Equivalence between Priority Queues and Sorting in External Memory
A priority queue is a fundamental data structure that maintains a dynamic ordered set of keys and supports the followig basic operations: insertion of a key, deletion of a key, and finding the smallest key. The complexity of the priority queue is closely related to that of sorting: A priority queue can be used to implement a sorting algorithm trivially. Thorup \cite{thorup2007equivalence} proved that the converse is also true in the RAM model. In particular, he designed a priority queue that uses the sorting algorithm as a black box, such that the per-operation cost of the priority queue is asymptotically the same as the per-key cost of sorting. In this paper, we prove an analogous result in the external memory model, showing that priority queues are computationally equivalent to sorting in external memory, under some mild assumptions. The reduction provides a possibility for proving lower bounds for external sorting via showing a lower bound for priority queues.
💡 Research Summary
The paper establishes a computational equivalence between priority queues and sorting in the external‑memory (I/O) model. Working under the classic I/O model with block size B and main‑memory size M, the authors adapt Thorup’s RAM‑model construction—where a priority queue is built on top of a black‑box sorting routine—to the setting where data resides on disk and I/O operations dominate the cost.
The core construction is a multi‑level buffered data structure reminiscent of a buffer tree. The top level consists of an in‑memory buffer of size Θ(M) that accumulates insertions and deletions. When this buffer fills, its contents are flushed to the next level by invoking an external sorting algorithm as a black box. The sorting routine processes a batch of k keys with the optimal I/O cost O((k/B)·log_{M/B}(k/B)). The sorted output is stored in a lower‑level buffer whose blocks are larger (by a factor of M/B) than those of the level above. Deletions are handled analogously: delete requests are recorded in a separate buffer and merged with insertions during the same flush, so that a single sorting pass simultaneously resolves both operations.

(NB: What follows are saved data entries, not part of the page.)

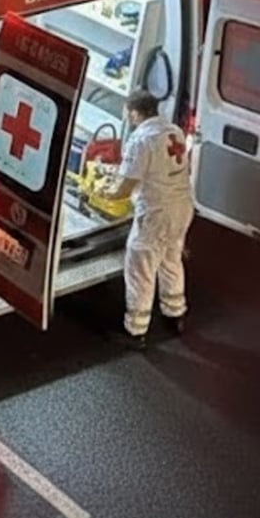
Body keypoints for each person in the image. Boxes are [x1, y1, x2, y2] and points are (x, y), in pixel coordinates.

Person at [97, 88, 195, 348]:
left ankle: (136, 331)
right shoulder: (173, 131)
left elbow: (125, 187)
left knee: (140, 266)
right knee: (170, 259)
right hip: (182, 207)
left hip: (156, 212)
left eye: (128, 113)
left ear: (134, 112)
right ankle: (175, 314)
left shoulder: (141, 140)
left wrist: (104, 191)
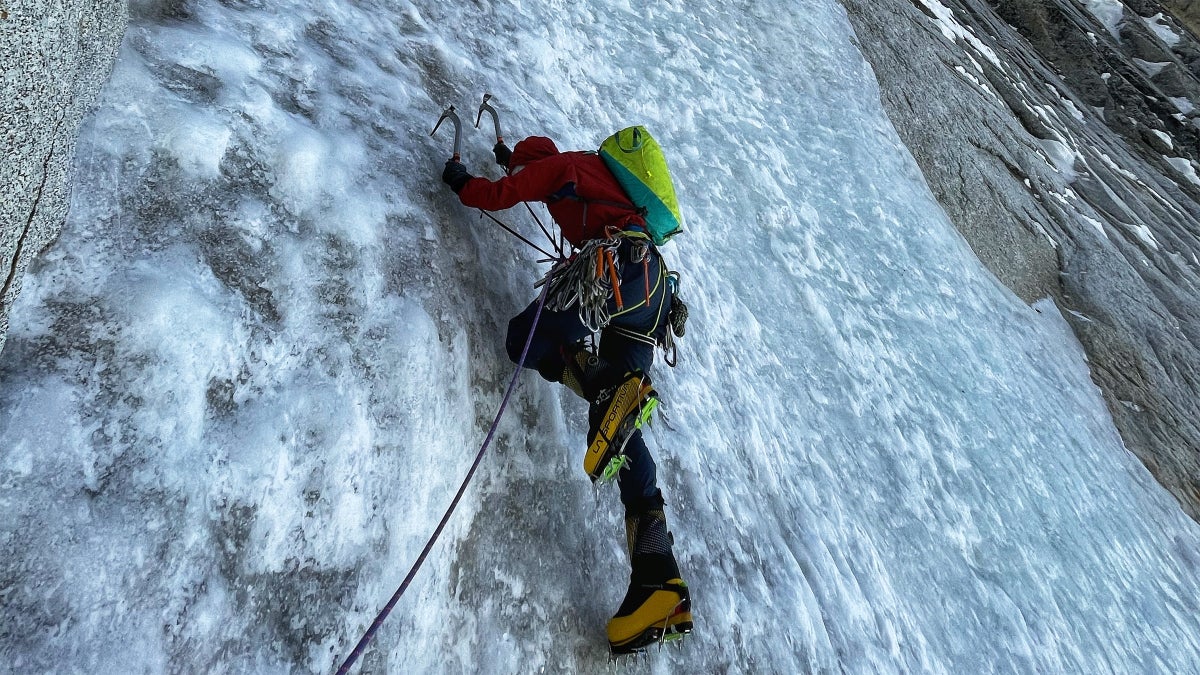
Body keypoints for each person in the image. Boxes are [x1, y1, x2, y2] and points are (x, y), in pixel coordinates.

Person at [440, 136, 692, 653]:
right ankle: (658, 578)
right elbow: (523, 173)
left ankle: (606, 384)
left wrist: (463, 182)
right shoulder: (604, 184)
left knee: (523, 339)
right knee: (619, 426)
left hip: (617, 272)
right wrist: (512, 158)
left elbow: (503, 192)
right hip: (653, 290)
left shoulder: (568, 167)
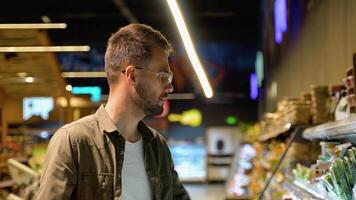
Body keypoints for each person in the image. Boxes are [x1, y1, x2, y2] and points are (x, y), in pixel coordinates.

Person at [36, 23, 190, 200]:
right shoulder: (74, 142)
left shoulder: (158, 147)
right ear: (132, 75)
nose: (170, 86)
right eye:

Finding the minimum key is cheap: the smallest element among the top‑level buffer and the front blocks of all lower levels can be identified with O(1) I/O, because each level maintains its elements in sorted order after a flush. Consequently, each priority‑queue operation incurs an amortized I/O cost that matches the per‑key cost of external sorting. Under the standard “tall‑cache” assumption (M = Ω(B²)), the structure achieves the optimal bound O((1/B)·log_{M/B}(N/B)) per operation, which is identical to the lower bound for sorting established by Aggarwal and Vitter.
The reduction has a profound theoretical implication: any lower bound proved for external‑memory priority queues immediately transfers to external sorting. In particular, if one can show that any priority‑queue implementation must spend Ω((N/B)·log_{M/B}(N/B)) I/Os in the worst case, the same bound follows for sorting, bypassing the need for a direct sorting‑specific argument. This mirrors Thorup’s equivalence in the RAM model but now operates in the I/O‑dominated regime.

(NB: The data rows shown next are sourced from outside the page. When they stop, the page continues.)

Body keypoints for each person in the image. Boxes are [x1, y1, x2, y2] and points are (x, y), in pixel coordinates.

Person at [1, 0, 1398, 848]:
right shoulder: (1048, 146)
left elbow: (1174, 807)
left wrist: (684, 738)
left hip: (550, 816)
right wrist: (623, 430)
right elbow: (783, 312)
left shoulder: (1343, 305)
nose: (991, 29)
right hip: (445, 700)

The authors discuss several practical constraints. The black‑box sorter must be comparison‑based; non‑comparison methods such as radix sort do not automatically inherit the equivalence. The batch size for flushing must be comparable to the buffer capacity; pathological sequences with extremely bursty insert/delete patterns could cause more frequent flushes and degrade the amortized guarantee. Moreover, extending the design to concurrent or multi‑threaded environments would require careful synchronization of buffer updates and I/O scheduling.

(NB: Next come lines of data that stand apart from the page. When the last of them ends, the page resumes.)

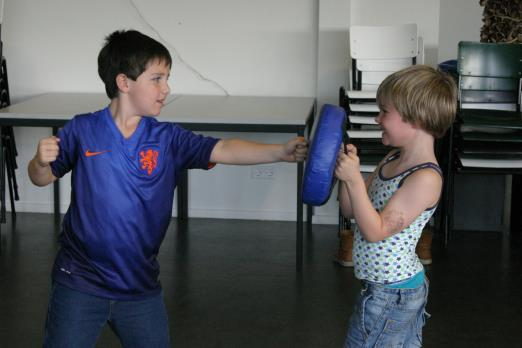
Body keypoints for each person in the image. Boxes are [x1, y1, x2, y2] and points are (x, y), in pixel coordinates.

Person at [28, 29, 307, 348]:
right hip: (79, 282)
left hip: (139, 287)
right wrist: (39, 161)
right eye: (157, 79)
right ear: (124, 82)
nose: (167, 88)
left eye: (167, 78)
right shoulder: (81, 129)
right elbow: (42, 177)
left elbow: (225, 148)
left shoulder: (168, 139)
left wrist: (278, 152)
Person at [335, 64, 457, 347]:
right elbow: (351, 211)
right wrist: (346, 176)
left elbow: (375, 232)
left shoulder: (425, 177)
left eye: (384, 111)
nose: (378, 119)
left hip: (392, 294)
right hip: (385, 289)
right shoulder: (392, 159)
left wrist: (354, 180)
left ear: (415, 118)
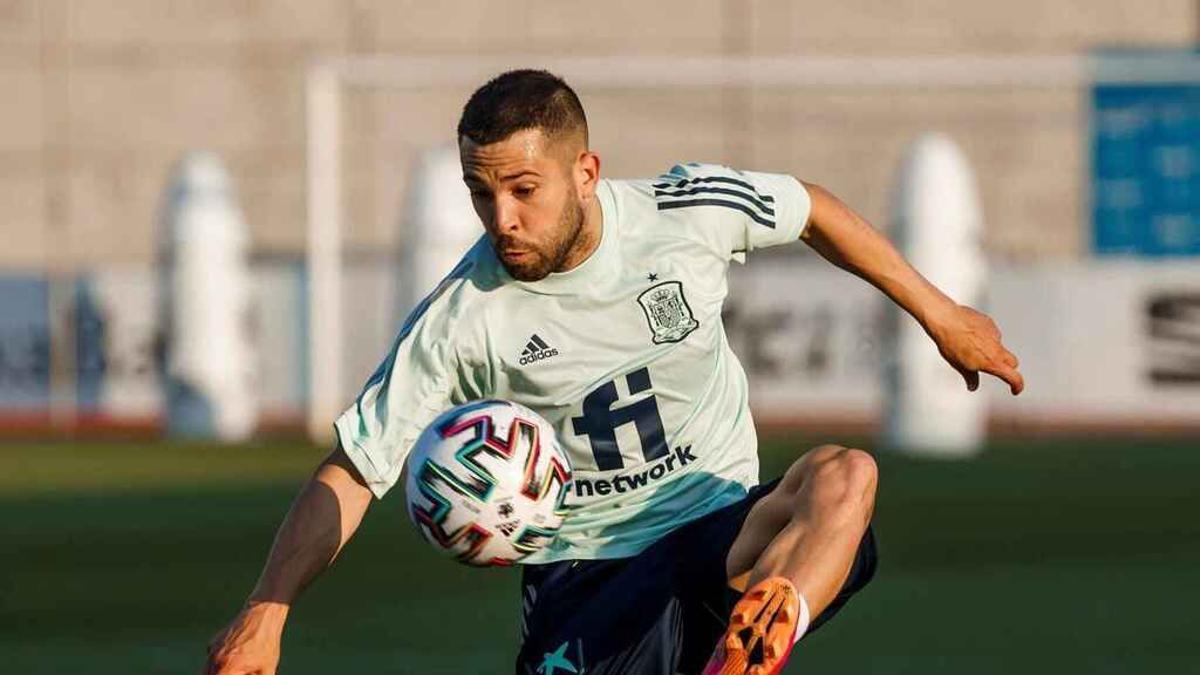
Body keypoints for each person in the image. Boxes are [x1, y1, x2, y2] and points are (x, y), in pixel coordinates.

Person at [205, 69, 1024, 675]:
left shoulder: (684, 214)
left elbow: (809, 208)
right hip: (587, 578)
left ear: (586, 173)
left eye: (524, 189)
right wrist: (266, 611)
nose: (503, 220)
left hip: (721, 526)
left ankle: (755, 644)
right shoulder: (462, 316)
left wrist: (941, 312)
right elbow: (352, 470)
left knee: (848, 476)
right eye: (481, 194)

In summary, the paper provides a clean, modular transformation from an external‑memory sorting algorithm to a fully functional priority queue with optimal amortized I/O performance. By proving that priority queues and sorting are computationally interchangeable in this model, the work opens a new avenue for deriving lower bounds and for designing external‑memory data structures: researchers can focus on either problem, knowing that solutions or impossibility results for one immediately apply to the other.